BEGIN Exercise data
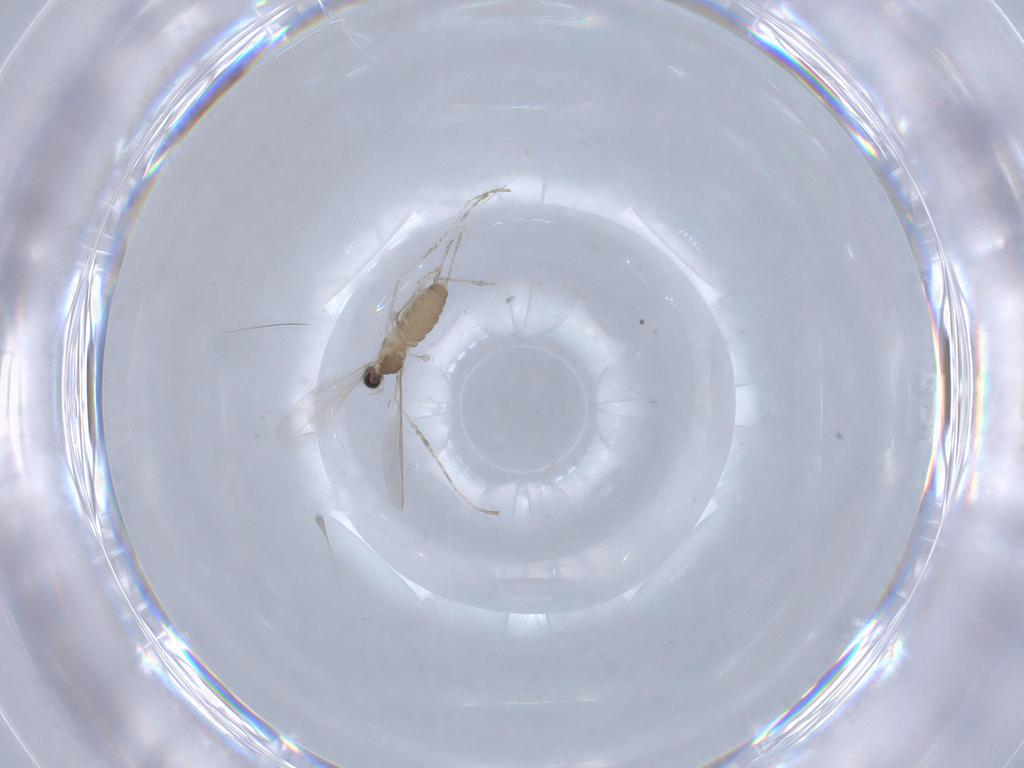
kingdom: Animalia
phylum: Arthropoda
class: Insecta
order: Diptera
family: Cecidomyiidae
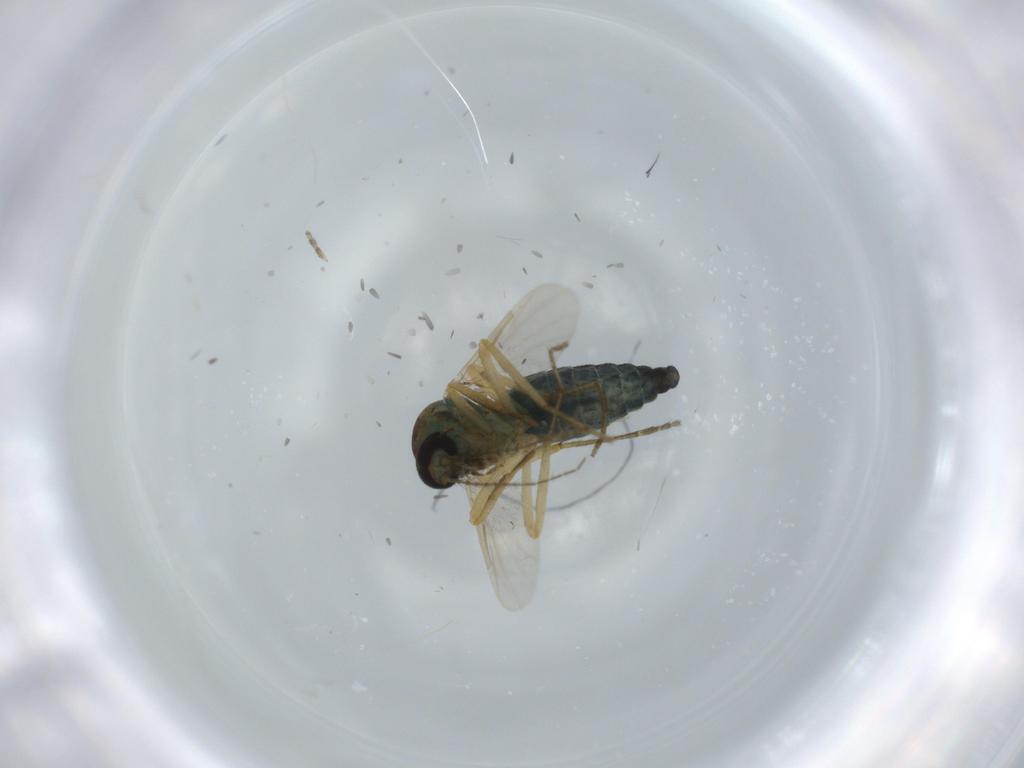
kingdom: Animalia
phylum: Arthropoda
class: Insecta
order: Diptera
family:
END Exercise data
- _Task_: Rewrite the lines of every row above, changing "phylum" to "division" wherever it appears and keeping everything else the same. Leave out the pictures.

- _Completed task_:
kingdom: Animalia
division: Arthropoda
class: Insecta
order: Diptera
family: Cecidomyiidae
kingdom: Animalia
division: Arthropoda
class: Insecta
order: Diptera
family:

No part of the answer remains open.